A new digital avatar of King Richard III’s head, complete with a ‘meticulously researched’ Yorkshire accent, has now gone on permanent display in Leicester.
He did grow up in Yorkshire after all, so I guess it should have been expected – but it still comes as a bit of a shock when you hear it.
The display, which features a digital image of the medieval king sharing a prayer, opened at the King Richard III Visitor Centre on Sunday (November 30).
Many believe that the King spoke in a ‘posh accent’ like the majority of Royals, a belief encouraged by the portrayal of Richard by top thesp Laurence Oliver on the big screen.

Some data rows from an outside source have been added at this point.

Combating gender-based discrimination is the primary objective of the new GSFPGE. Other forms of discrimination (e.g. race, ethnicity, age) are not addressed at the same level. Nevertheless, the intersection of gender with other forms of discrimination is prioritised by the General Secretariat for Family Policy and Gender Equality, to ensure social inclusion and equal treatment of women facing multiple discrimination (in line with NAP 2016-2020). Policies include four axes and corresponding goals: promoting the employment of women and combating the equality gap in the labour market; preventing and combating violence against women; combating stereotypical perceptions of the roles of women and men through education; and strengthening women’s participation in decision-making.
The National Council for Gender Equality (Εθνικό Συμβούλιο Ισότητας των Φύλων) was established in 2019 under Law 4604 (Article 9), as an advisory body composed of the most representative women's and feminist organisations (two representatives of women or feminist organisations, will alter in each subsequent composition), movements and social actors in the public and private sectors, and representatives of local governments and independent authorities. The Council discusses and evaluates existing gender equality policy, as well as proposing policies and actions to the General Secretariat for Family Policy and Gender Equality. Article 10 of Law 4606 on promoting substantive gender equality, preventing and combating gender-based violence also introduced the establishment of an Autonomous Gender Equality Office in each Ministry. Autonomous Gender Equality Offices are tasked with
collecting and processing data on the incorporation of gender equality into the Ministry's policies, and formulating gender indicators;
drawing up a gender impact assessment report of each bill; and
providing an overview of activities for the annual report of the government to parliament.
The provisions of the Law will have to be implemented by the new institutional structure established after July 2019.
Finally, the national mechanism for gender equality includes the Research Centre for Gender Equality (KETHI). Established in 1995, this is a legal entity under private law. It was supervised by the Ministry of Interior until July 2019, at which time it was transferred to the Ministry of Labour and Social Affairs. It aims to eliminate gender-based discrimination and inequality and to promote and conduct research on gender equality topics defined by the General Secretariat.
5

But more than 500 years after his untimely death, scientists have decided to reveal what the king would ACTUALLY have sounded like.
They carried out an analysis of Richard’s skull, found in 2012, and this revealed a bizarre accent that really does sound more Yorkshire than posh ‘Queen’s English’.

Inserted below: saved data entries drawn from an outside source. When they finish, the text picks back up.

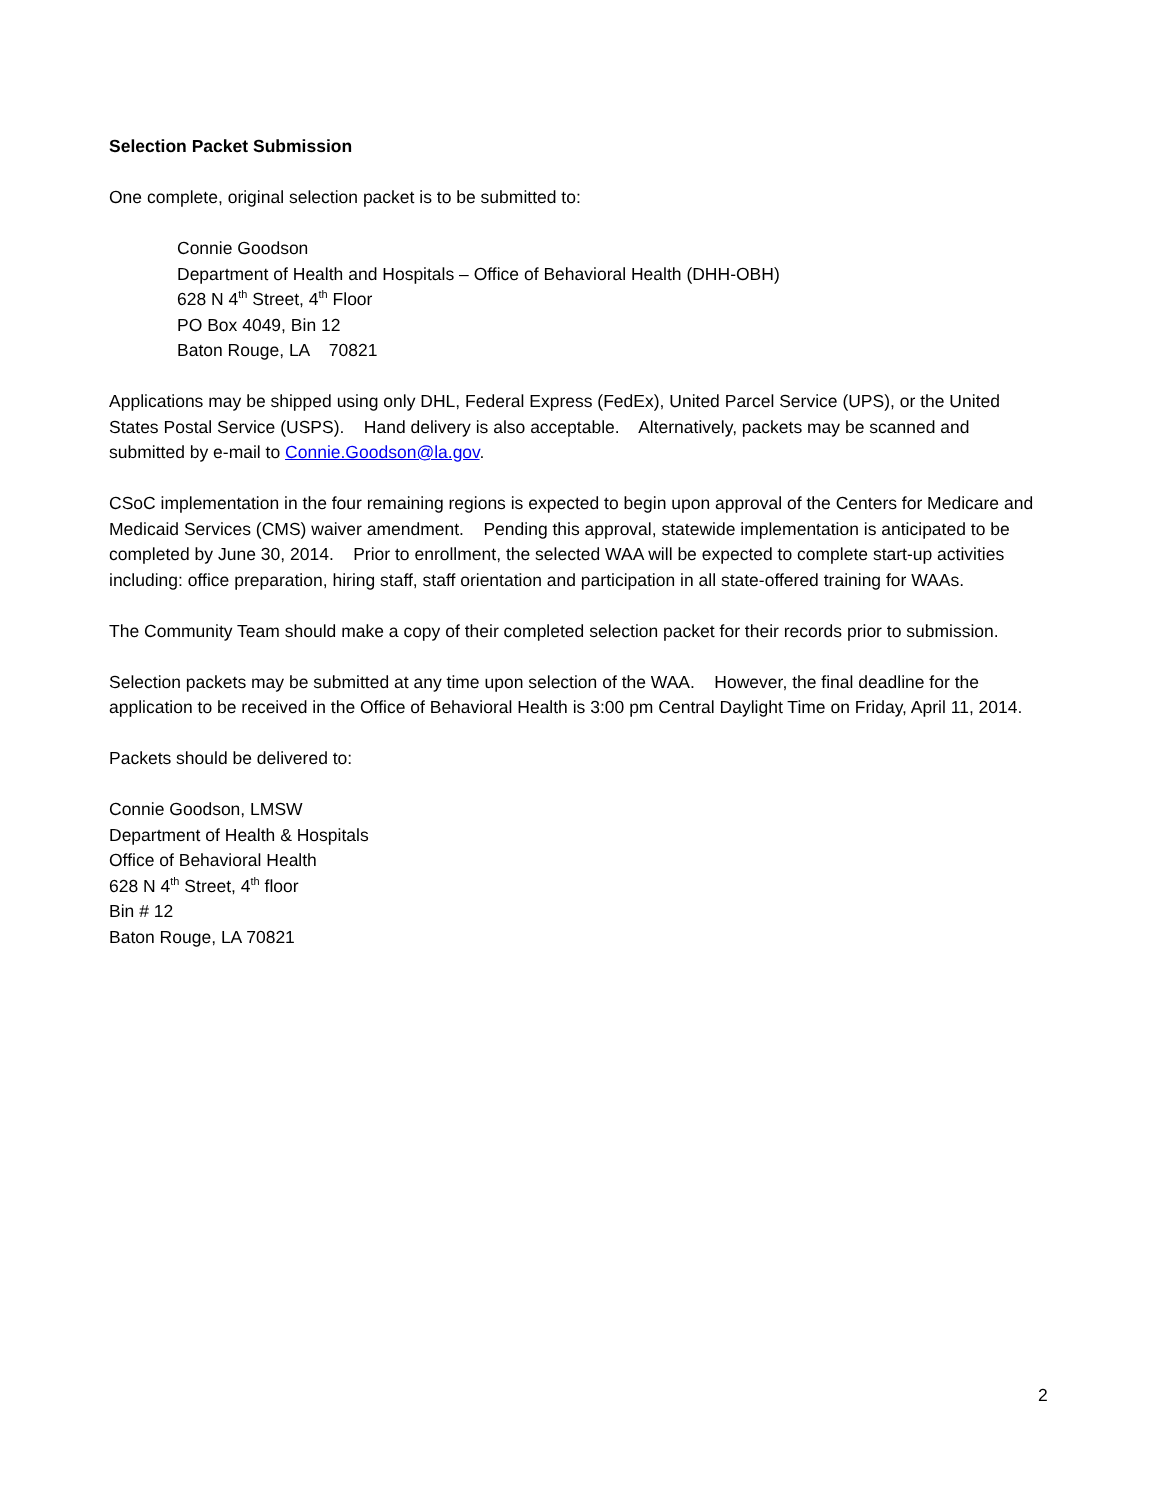Selection Packet Submission
One complete, original selection packet is to be submitted to:
Connie Goodson
Department of Health and Hospitals – Office of Behavioral Health (DHH-OBH)
628 N 4<sup>th</sup> Street, 4<sup>th</sup> Floor
PO Box 4049, Bin 12
Baton Rouge, LA 70821
Applications may be shipped using only DHL, Federal Express (FedEx), United Parcel Service (UPS), or the United States Postal Service (USPS). Hand delivery is also acceptable. Alternatively, packets may be scanned and submitted by e-mail to Connie.Goodson@la.gov.
CSoC implementation in the four remaining regions is expected to begin upon approval of the Centers for Medicare and Medicaid Services (CMS) waiver amendment. Pending this approval, statewide implementation is anticipated to be completed by June 30, 2014. Prior to enrollment, the selected WAA will be expected to complete start-up activities including: office preparation, hiring staff, staff orientation and participation in all state-offered training for WAAs.
The Community Team should make a copy of their completed selection packet for their records prior to submission.
Selection packets may be submitted at any time upon selection of the WAA. However, the final deadline for the application to be received in the Office of Behavioral Health is 3:00 pm Central Daylight Time on Friday, April 11, 2014.
Packets should be delivered to:
Connie Goodson, LMSW
Department of Health & Hospitals
Office of Behavioral Health
628 N 4<sup>th</sup> Street, 4<sup>th</sup> floor
Bin # 12
Baton Rouge, LA 70821
2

Historians and vocal experts say the avatar is the closest we will ever get to bringing the king ‘back to life’.
Richard ruled England from 1483 until he died at the age of 32 at the Battle of Bosworth in Leicestershire.

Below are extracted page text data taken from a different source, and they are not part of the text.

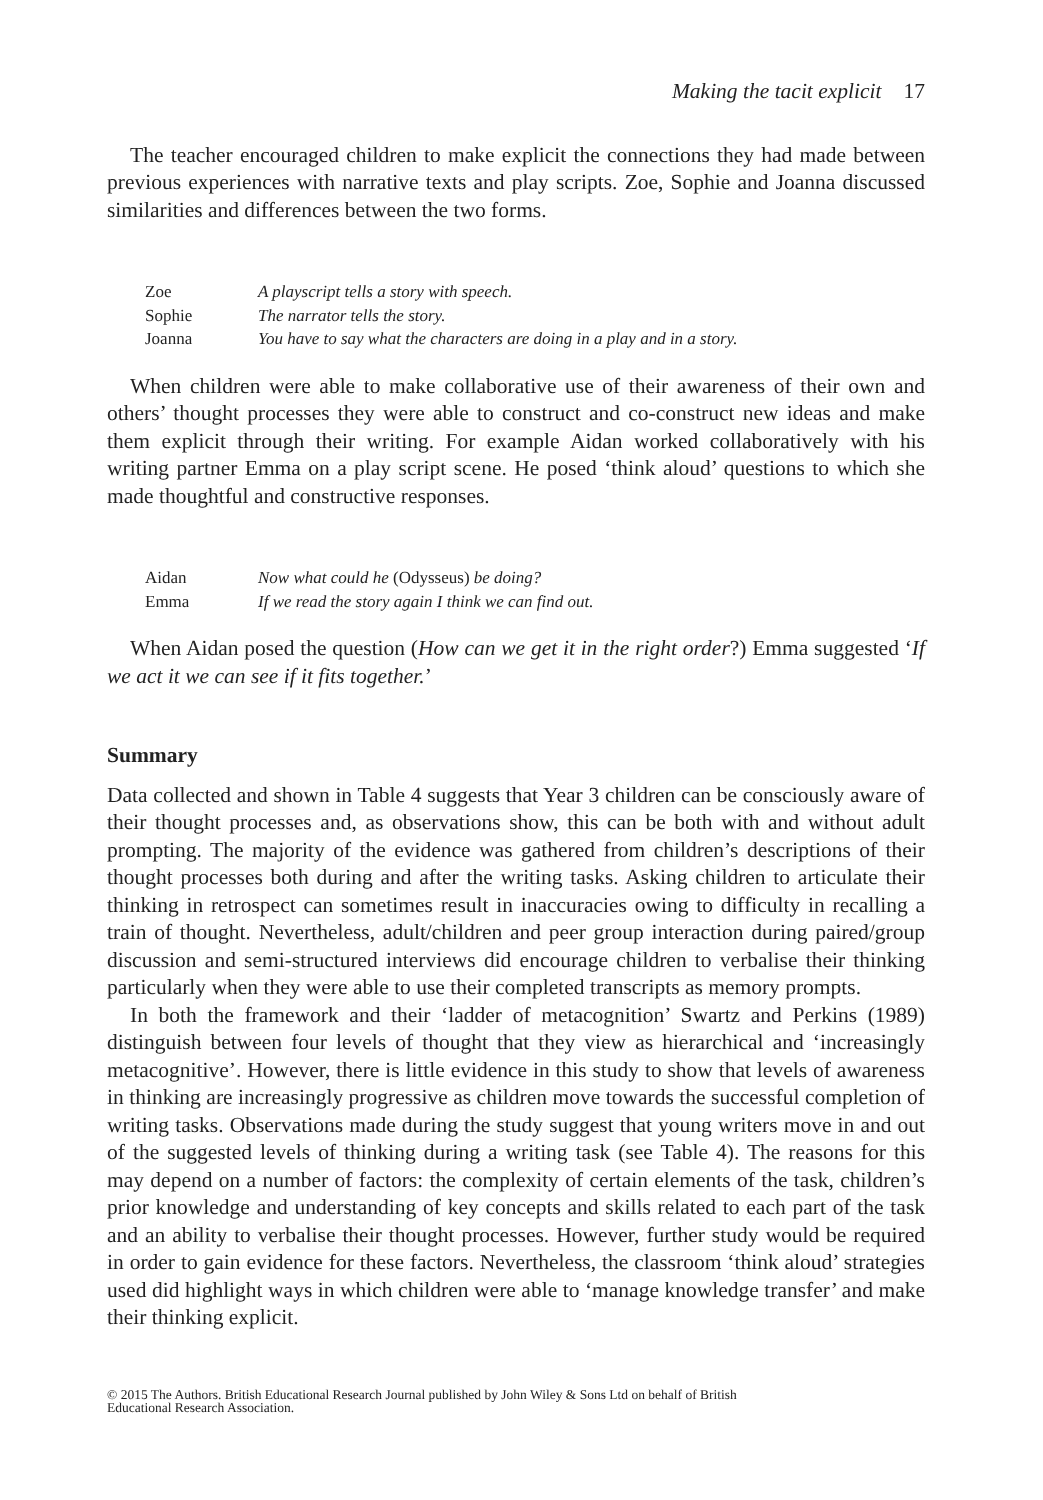Making the tacit explicit 17
The teacher encouraged children to make explicit the connections they had made between previous experiences with narrative texts and play scripts. Zoe, Sophie and Joanna discussed similarities and differences between the two forms.
| Zoe | A playscript tells a story with speech. |
| Sophie | The narrator tells the story. |
| Joanna | You have to say what the characters are doing in a play and in a story. |
When children were able to make collaborative use of their awareness of their own and others’ thought processes they were able to construct and co-construct new ideas and make them explicit through their writing. For example Aidan worked collaboratively with his writing partner Emma on a play script scene. He posed ‘think aloud’ questions to which she made thoughtful and constructive responses.
| Aidan | Now what could he (Odysseus) be doing? |
| Emma | If we read the story again I think we can find out. |
When Aidan posed the question (How can we get it in the right order?) Emma suggested ‘If we act it we can see if it fits together.’
Summary
Data collected and shown in Table 4 suggests that Year 3 children can be consciously aware of their thought processes and, as observations show, this can be both with and without adult prompting. The majority of the evidence was gathered from children’s descriptions of their thought processes both during and after the writing tasks. Asking children to articulate their thinking in retrospect can sometimes result in inaccuracies owing to difficulty in recalling a train of thought. Nevertheless, adult/children and peer group interaction during paired/group discussion and semi-structured interviews did encourage children to verbalise their thinking particularly when they were able to use their completed transcripts as memory prompts.
In both the framework and their ‘ladder of metacognition’ Swartz and Perkins (1989) distinguish between four levels of thought that they view as hierarchical and ‘increasingly metacognitive’. However, there is little evidence in this study to show that levels of awareness in thinking are increasingly progressive as children move towards the successful completion of writing tasks. Observations made during the study suggest that young writers move in and out of the suggested levels of thinking during a writing task (see Table 4). The reasons for this may depend on a number of factors: the complexity of certain elements of the task, children’s prior knowledge and understanding of key concepts and skills related to each part of the task and an ability to verbalise their thought processes. However, further study would be required in order to gain evidence for these factors. Nevertheless, the classroom ‘think aloud’ strategies used did highlight ways in which children were able to ‘manage knowledge transfer’ and make their thinking explicit.
© 2015 The Authors. British Educational Research Journal published by John Wiley & Sons Ltd on behalf of British
Educational Research Association.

The remains of the king were later discovered under a council-run car park at Greyfriars in the city, 527 years after his death.
The avatar has been created by experts from the Face Lab team at Liverpool John Moores University following a decade of research. Vocal coach Yvonne Morley-Chisholm, who has organised the project, said the King’s new avatar is reciting the his personal prayer from The Book of Hours.
He used the prayer as relief from afflictions, temptations, grief and sickness, she said.